Pictures must be left out. Print the lines from the beginning of the material through the line holding "gode je moj", exactly and nothing else.

═════ Task input

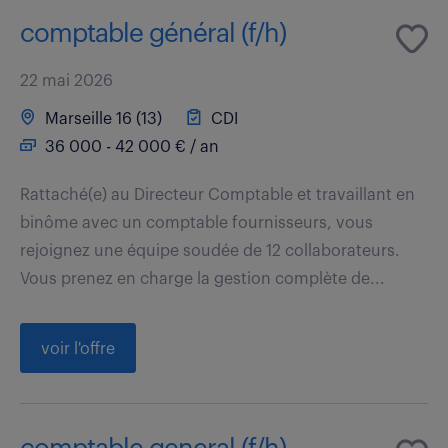
comptable général (f/h)
22 mai 2026
Marseille 16 (13)
CDI
36 000 - 42 000 € / an
Rattaché(e) au Directeur Comptable et travaillant en
binôme avec un comptable fournisseurs, vous
rejoignez une équipe soudée de 12 collaborateurs.
Vous prenez en charge la gestion complète de...
voir l'offre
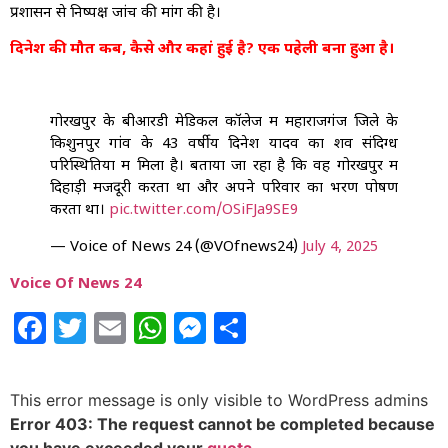
प्रशासन से निष्पक्ष जांच की मांग की है।
दिनेश की मौत कब, कैसे और कहां हुई है? एक पहेली बना हुआ है।
गोरखपुर के बीआरडी मेडिकल कॉलेज में महाराजगंज जिले के
किशुनपुर गांव के 43 वर्षीय दिनेश यादव का शव संदिग्ध
परिस्थितियों में मिला है। बताया जा रहा है कि वह गोरखपुर में
दिहाड़ी मजदूरी करता था और अपने परिवार का भरण पोषण
करता था।
pic.twitter.com/OSiFJa9SE9
— Voice of News 24 (@VOfnews24)
July 4, 2025
Voice Of News 24
Facebook
Twitter
Email
WhatsApp
Messenger
Share
This error message is only visible to WordPress admins
Error 403: The request cannot be completed because
you have exceeded your
quota
..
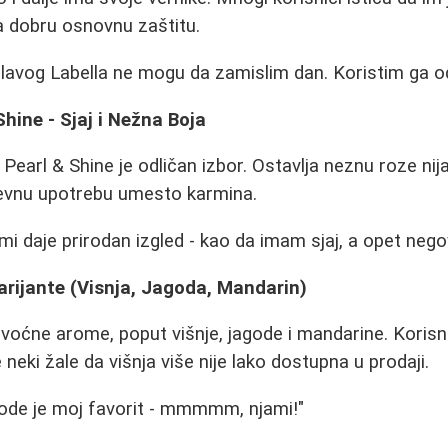
a dobru osnovnu zaštitu.
lavog Labella ne mogu da zamislim dan. Koristim ga od
Shine - Sjaj i Nežna Boja
j, Pearl & Shine je odličan izbor. Ostavlja neznu roze nij
evnu upotrebu umesto karmina.
mi daje prirodan izgled - kao da imam sjaj, a opet neg
arijante (Visnja, Jagoda, Mandarin)
e voćne arome, poput višnje, jagode i mandarine. Koris
 neki žale da višnja više nije lako dostupna u prodaji.
gode je moj favorit - mmmmm, njami!"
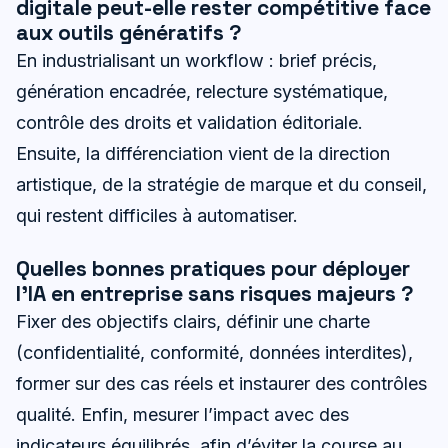
digitale peut-elle rester compétitive face
aux outils génératifs ?
En industrialisant un workflow : brief précis,
génération encadrée, relecture systématique,
contrôle des droits et validation éditoriale.
Ensuite, la différenciation vient de la direction
artistique, de la stratégie de marque et du conseil,
qui restent difficiles à automatiser.
Quelles bonnes pratiques pour déployer
l’IA en entreprise sans risques majeurs ?
Fixer des objectifs clairs, définir une charte
(confidentialité, conformité, données interdites),
former sur des cas réels et instaurer des contrôles
qualité. Enfin, mesurer l’impact avec des
indicateurs équilibrés, afin d’éviter la course au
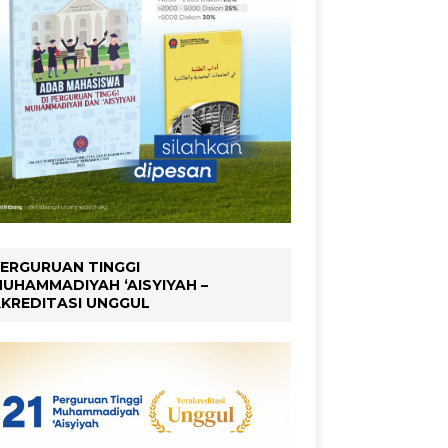
ERGURUAN TINGGI
UHAMMADIYAH ‘AISYIYAH –
KREDITASI UNGGUL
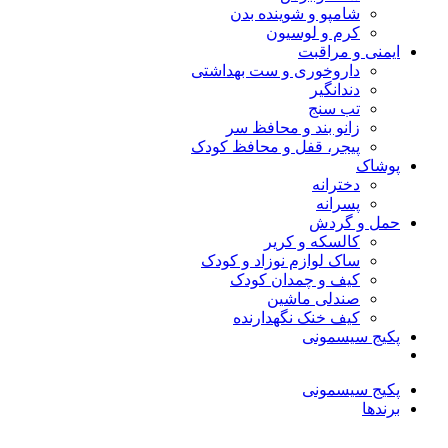
شامپو و شوینده بدن
کرم و لوسیون
ایمنی و مراقبت
داروخوری و ست بهداشتی
دندانگیر
تب‌ سنج
زانو بند و محافظ سر
پیجر، قفل و محافظ کودک
پوشاک
دخترانه
پسرانه
حمل و گردش
کالسکه و کریر
ساک لوازم نوزاد و کودک
کیف و چمدان کودک
صندلی ماشین
کیف خنک نگهدارنده
پکیج سیسمونی
پکیج سیسمونی
برندها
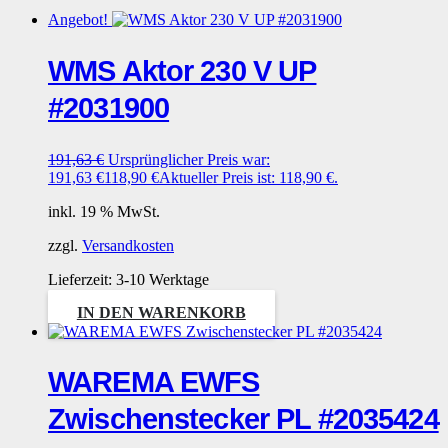
Angebot!
WMS Aktor 230 V UP
#2031900
191,63
€
Ursprünglicher Preis war:
191,63 €
118,90
€
Aktueller Preis ist: 118,90 €.
inkl. 19 % MwSt.
zzgl.
Versandkosten
Lieferzeit:
3-10 Werktage
IN DEN WARENKORB
WAREMA EWFS
Zwischenstecker PL #2035424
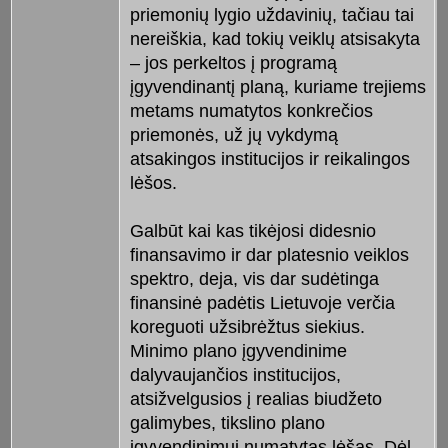
priemonių lygio uždavinių, tačiau tai
nereiškia, kad tokių veiklų atsisakyta
– jos perkeltos į programą
įgyvendinantį planą, kuriame trejiems
metams numatytos konkrečios
priemonės, už jų vykdymą
atsakingos institucijos ir reikalingos
lėšos.
Galbūt kai kas tikėjosi didesnio
finansavimo ir dar platesnio veiklos
spektro, deja, vis dar sudėtinga
finansinė padėtis Lietuvoje verčia
koreguoti užsibrėžtus siekius.
Minimo plano įgyvendinime
dalyvaujančios institucijos,
atsižvelgusios į realias biudžeto
galimybes, tikslino plano
įgyvendinimui numatytas lėšas. Dėl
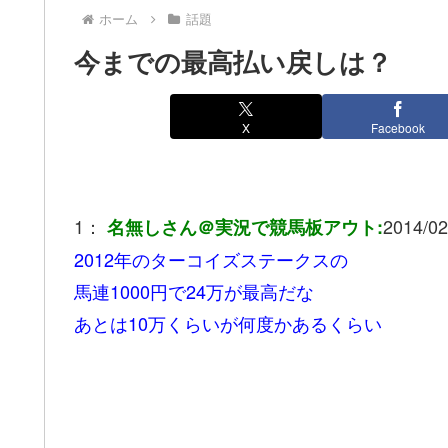
ホーム
話題
今までの最高払い戻しは？
X
Facebook
1：
2014/02
名無しさん＠実況で競馬板アウト:
2012年のターコイズステークスの
馬連1000円で24万が最高だな
あとは10万くらいが何度かあるくらい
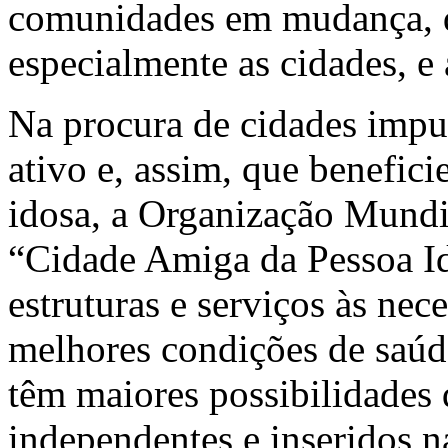
comunidades em mudança, de
especialmente as cidades, e 
Na procura de cidades impu
ativo e, assim, que benefic
idosa, a Organização Mund
“Cidade Amiga da Pessoa Id
estruturas e serviços às nec
melhores condições de saúde
têm maiores possibilidades 
independentes e inseridos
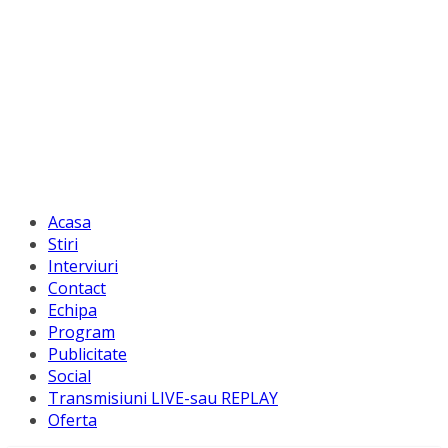
Acasa
Stiri
Interviuri
Contact
Echipa
Program
Publicitate
Social
Transmisiuni LIVE-sau REPLAY
Oferta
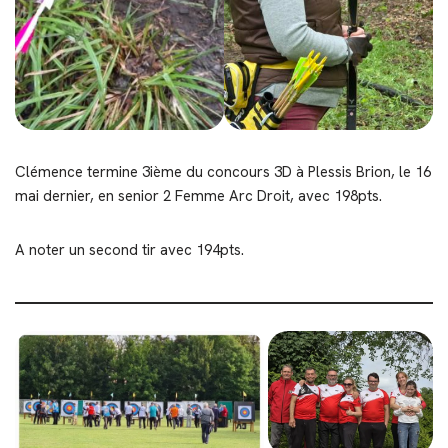
Clémence termine 3ième du concours 3D à Plessis Brion, le 16
mai dernier, en senior 2 Femme Arc Droit, avec 198pts.
A noter un second tir avec 194pts.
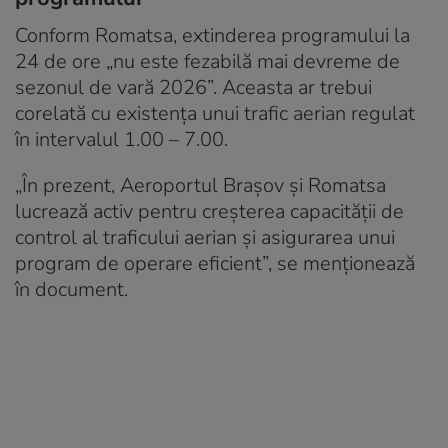
Conform Romatsa, extinderea programului la
24 de ore „nu este fezabilă mai devreme de
sezonul de vară 2026”. Aceasta ar trebui
corelată cu existența unui trafic aerian regulat
în intervalul 1.00 – 7.00.
„În prezent, Aeroportul Brașov și Romatsa
lucrează activ pentru creșterea capacității de
control al traficului aerian și asigurarea unui
program de operare eficient”, se menționează
în document.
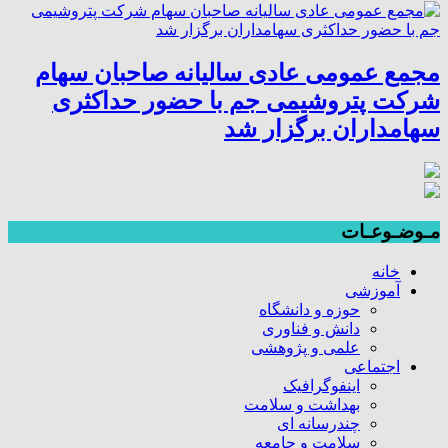
مجمع عمومی عادی سالیانه صاحبان سهام
شرکت پتروشیمی جم با حضور حداکثری
سهامداران برگزار شد
مـوضـوعـات
خانه
آموزشی
حوزه و دانشگاه
دانش و فناوری
علمی و پژوهشی
اجتماعی
اینفوگرافیک
بهداشت و سلامت
چندرسانه ای
سلامت و جامعه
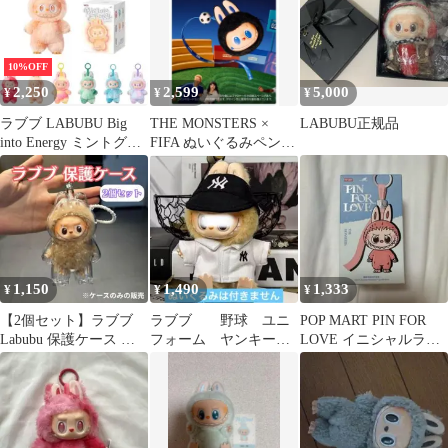
10%OFF
2,250
2,599
5,000
¥
¥
¥
ラブブ LABUBU Big
THE MONSTERS ×
LABUBU正规品
into Energy ミントグリ
FIFA ぬいぐるみペンダ
ーン
ント ラブブLabubu
1,150
1,490
1,333
¥
¥
¥
【2個セット】ラブブ
ラブブ 野球 ユニ
POP MART PIN FOR
Labubu 保護ケース ク
フォーム ヤンキース
LOVE イニシャルラブ
リア 第四世代 透明 ら
風 アウトフィット 着
ブ
ぶぶ
せ替え服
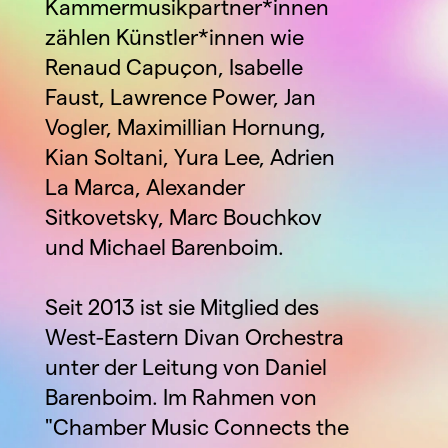
Kammermusikpartner*innen 
zählen Künstler*innen wie 
Renaud Capuçon, Isabelle 
Faust, Lawrence Power, Jan 
Vogler, Maximillian Hornung, 
Kian Soltani, Yura Lee, Adrien 
La Marca, Alexander 
Sitkovetsky, Marc Bouchkov 
und Michael Barenboim. 
Seit 2013 ist sie Mitglied des 
West-Eastern Divan Orchestra 
unter der Leitung von Daniel 
Barenboim. Im Rahmen von 
"Chamber Music Connects the 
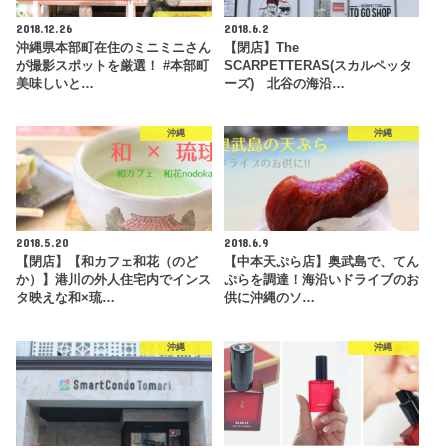
2018.12.26
2018.6.2
沖縄県本部町在住のミニミニさん
【閉店】The
が撮影スポットを厳選！ #本部町
SCARPETTERAS(スカルペッタ
美味しいと…
ーズ) 北谷の海沿…
沖縄
沖縄
2018.5.20
2018.6.9
【閉店】【和カフェ和花（のど
【中本天ぷら店】奥武島で、てん
か）】港川の外人住宅内でインス
ぷらを調達！海沿いドライブのお
タ映えな和×琉…
供に沖縄のソ…
沖縄
沖縄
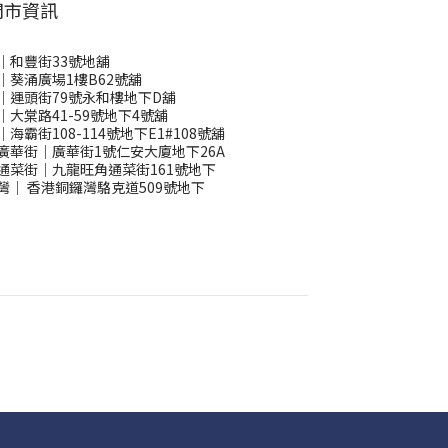
門市資訊
｜和豐街33號地舖
｜葵涌廣場1樓B62號舖
｜運頭街79號永和樓地下D舖
｜大棠路41-59號地下4號舖
｜海霸街108-114號地下E1#108號舖
廣華街｜廣華街1號仁安大廈地下26A
通菜街｜九龍旺角通菜街161號地下
灣
｜
香港銅鑼灣駱克道509號地下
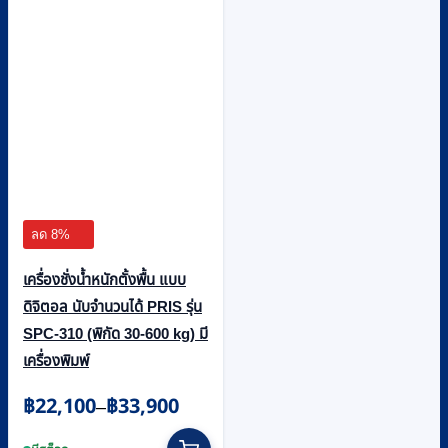
ลด 8%
เครื่องชั่งน้ำหนักตั้งพื้น แบบ
ดิจิตอล นับจำนวนได้ PRIS รุ่น
SPC-310 (พิกัด 30-600 kg) มี
เครื่องพิมพ์
Price
฿
22,100
฿
33,900
–
range:
This
฿22,100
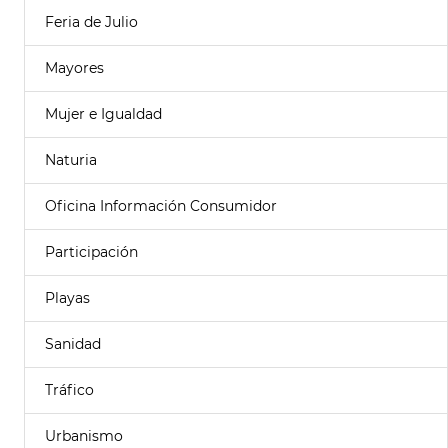
Feria de Julio
Mayores
Mujer e Igualdad
Naturia
Oficina Información Consumidor
Participación
Playas
Sanidad
Tráfico
Urbanismo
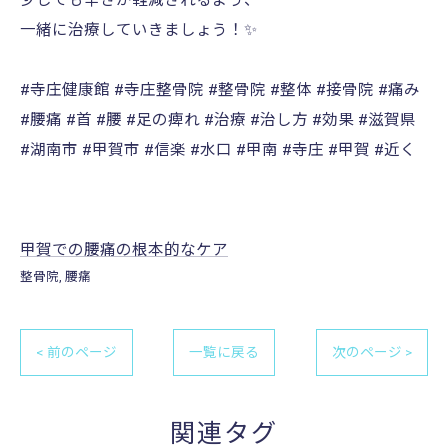
一緒に治療していきましょう！✨
#寺庄健康館 #寺庄整骨院 #整骨院 #整体 #接骨院 #痛み
#腰痛 #首 #腰 #足の痺れ #治療 #治し方 #効果 #滋賀県
#湖南市 #甲賀市 #信楽 #水口 #甲南 #寺庄 #甲賀 #近く
甲賀での腰痛の根本的なケア
整骨院
腰痛
< 前のページ
一覧に戻る
次のページ >
関連タグ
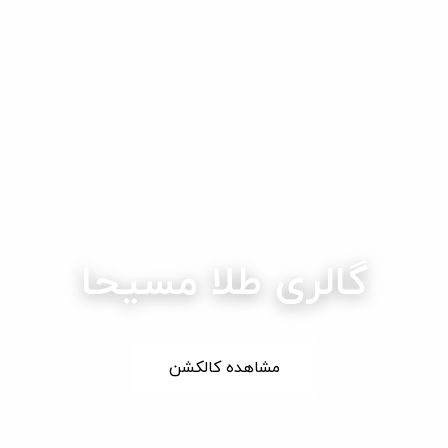
گالری طلا مسیحا
کارگاه طلاسازی مسیحا
مشاهده کالکشن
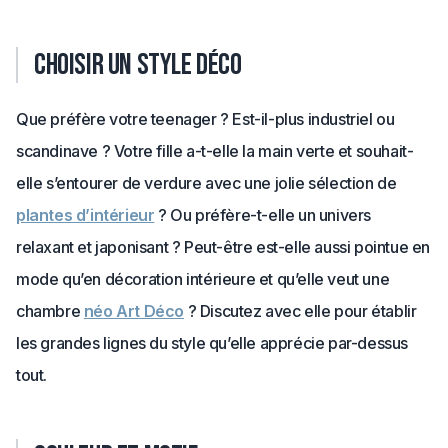
Choisir un style déco
Que préfère votre teenager ? Est-il-plus industriel ou
scandinave ? Votre fille a-t-elle la main verte et souhait-
elle s’entourer de verdure avec une jolie sélection de
plantes d’intérieur
? Ou préfère-t-elle un univers
relaxant et japonisant ? Peut-être est-elle aussi pointue en
mode qu’en décoration intérieure et qu’elle veut une
chambre
néo Art Déco
? Discutez avec elle pour établir
les grandes lignes du style qu’elle apprécie par-dessus
tout.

══════════

Answer for the task:
comptable général (f/h)
22 mai 2026
Marseille 16 (13)
CDI
36 000 - 42 000 € / an
Rattaché(e) au Directeur Comptable et travaillant en
binôme avec un comptable fournisseurs, vous
rejoignez une équipe soudée de 12 collaborateurs.
Vous prenez en charge la gestion complète de...
voir l'offre
प्रशासन से निष्पक्ष जांच की मांग की है।
दिनेश की मौत कब, कैसे और कहां हुई है? एक पहेली बना हुआ है।
गोरखपुर के बीआरडी मेडिकल कॉलेज में महाराजगंज जिले के
किशुनपुर गांव के 43 वर्षीय दिनेश यादव का शव संदिग्ध
परिस्थितियों में मिला है। बताया जा रहा है कि वह गोरखपुर में
दिहाड़ी मजदूरी करता था और अपने परिवार का भरण पोषण
करता था।
pic.twitter.com/OSiFJa9SE9
— Voice of News 24 (@VOfnews24)
July 4, 2025
Voice Of News 24
Facebook
Twitter
Email
WhatsApp
Messenger
Share
This error message is only visible to WordPress admins
Error 403: The request cannot be completed because
you have exceeded your
quota
..
a dobru osnovnu zaštitu.
lavog Labella ne mogu da zamislim dan. Koristim ga od
Shine - Sjaj i Nežna Boja
j, Pearl & Shine je odličan izbor. Ostavlja neznu roze nij
evnu upotrebu umesto karmina.
mi daje prirodan izgled - kao da imam sjaj, a opet neg
arijante (Visnja, Jagoda, Mandarin)
e voćne arome, poput višnje, jagode i mandarine. Koris
 neki žale da višnja više nije lako dostupna u prodaji.
gode je moj favorit - mmmmm, njami!"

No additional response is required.